Over the weekend I had the chance to listen to Sean Strub’s memoir Body Counts on audio, which reminded me a lot of one of my favorite memoirs from earlier in the year, Cleve Jones’s When We Rise.
The two memoirs both place coming-of-age journeys against the backdrop of gay liberation and AIDS activism over the course of the 1970s and 1980s. The authors were heavily involved in their time’s mainstream politics as well as its grassroots movements, and they played pivotal roles in the trajectory of LGBT history at the close of the twentieth century.
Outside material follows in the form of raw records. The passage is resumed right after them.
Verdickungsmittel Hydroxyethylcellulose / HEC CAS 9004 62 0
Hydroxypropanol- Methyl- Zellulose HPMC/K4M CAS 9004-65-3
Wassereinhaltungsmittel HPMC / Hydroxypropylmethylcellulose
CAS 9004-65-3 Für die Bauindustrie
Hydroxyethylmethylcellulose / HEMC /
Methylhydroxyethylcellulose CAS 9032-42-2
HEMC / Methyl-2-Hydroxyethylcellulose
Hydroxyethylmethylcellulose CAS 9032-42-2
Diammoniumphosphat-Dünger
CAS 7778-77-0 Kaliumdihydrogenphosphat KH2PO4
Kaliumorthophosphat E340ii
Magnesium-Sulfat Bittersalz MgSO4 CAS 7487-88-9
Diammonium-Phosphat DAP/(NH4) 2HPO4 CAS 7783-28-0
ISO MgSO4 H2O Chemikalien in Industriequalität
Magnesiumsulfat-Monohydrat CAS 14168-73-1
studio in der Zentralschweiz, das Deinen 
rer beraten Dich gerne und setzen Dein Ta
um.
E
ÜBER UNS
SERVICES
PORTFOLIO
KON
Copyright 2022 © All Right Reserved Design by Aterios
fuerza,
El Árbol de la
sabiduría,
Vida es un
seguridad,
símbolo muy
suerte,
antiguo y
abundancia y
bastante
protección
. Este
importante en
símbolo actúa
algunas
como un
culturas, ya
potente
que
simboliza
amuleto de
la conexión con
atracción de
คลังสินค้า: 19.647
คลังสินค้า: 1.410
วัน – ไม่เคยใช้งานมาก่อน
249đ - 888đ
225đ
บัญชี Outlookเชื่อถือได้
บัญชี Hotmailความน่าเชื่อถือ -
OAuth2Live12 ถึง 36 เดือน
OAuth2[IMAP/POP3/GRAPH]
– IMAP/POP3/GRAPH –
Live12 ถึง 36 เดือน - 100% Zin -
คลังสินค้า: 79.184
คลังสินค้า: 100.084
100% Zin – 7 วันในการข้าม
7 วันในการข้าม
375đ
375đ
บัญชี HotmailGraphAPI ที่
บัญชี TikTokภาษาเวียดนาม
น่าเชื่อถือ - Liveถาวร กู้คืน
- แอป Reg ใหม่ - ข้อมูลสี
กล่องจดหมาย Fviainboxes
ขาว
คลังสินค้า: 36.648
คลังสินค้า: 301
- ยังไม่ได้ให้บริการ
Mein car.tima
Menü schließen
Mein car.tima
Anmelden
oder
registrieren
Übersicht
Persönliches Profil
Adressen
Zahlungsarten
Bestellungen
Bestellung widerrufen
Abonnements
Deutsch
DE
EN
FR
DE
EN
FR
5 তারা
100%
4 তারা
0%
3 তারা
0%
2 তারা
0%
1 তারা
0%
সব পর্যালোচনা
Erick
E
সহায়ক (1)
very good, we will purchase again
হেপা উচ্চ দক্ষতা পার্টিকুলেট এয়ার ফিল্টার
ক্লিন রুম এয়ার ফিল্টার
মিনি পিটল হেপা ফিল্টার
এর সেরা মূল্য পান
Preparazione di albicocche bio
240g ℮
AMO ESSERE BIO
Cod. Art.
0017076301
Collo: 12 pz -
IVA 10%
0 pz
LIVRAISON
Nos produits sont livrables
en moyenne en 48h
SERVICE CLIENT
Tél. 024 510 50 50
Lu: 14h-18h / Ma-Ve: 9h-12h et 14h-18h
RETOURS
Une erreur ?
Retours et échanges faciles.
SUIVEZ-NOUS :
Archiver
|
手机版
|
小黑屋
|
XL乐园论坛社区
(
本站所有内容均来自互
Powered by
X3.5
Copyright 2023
In their work, they make an effort to lucidly tell their stories: their language is as accessible as it is engaging.
Both memoirs are expansive and full of emotion, though When We Rise happens to be the more famous of the two, since it not only won the Lambda Literary Award for Gay Memoir/Biography in 2017 but also was adapted into an ABC mini-series.
Set in San Francisco during the 1970s and 1980s, When We Rise: My Life in the Movement tracks the rise of progressive politics, sexual freedom, and gay activism in the Castro district. Cleve Jones spends much of his memoir’s first third detailing his youthful travels abroad and aimless wandering; the many descriptions of his lovers, friends, and drug use start off as interesting but quickly become exhausting. Once Jones settles in San Francisco, though, the memoir and his life become much more focused, as he immerses himself in the city’s politics. Jones forcefully conveys the exhilaration and meaning he found in contributing to the area’s flourishing gay subculture, before he reflects on the devastating losses the community suffered after the onset of the AIDS epidemic. The memoir brilliantly captures an era long since past, and is well worth checking out.
A memoir of AIDS activism from the founder of POZ magazine, Body Counts: A Memoir of Activism, Sex, and Survival reflects on the state of gay male life in New York City during the last quarter of the twentieth century. Sean Strub begins by overviewing the cultural and sexual effects of gay liberation during the seventies, before he shifts to discussing the outbreak of the AIDS epidemic and detailing activists’ responses to it during the eighties and nineties. All the while, he charts his personal transformation from straight-edged politico to impassioned advocate for people with AIDS. The author peppers his account of the time with vivid portraits of celebrities and politicians, and he carefully examines the anger, confusion, and fear that dominated the era.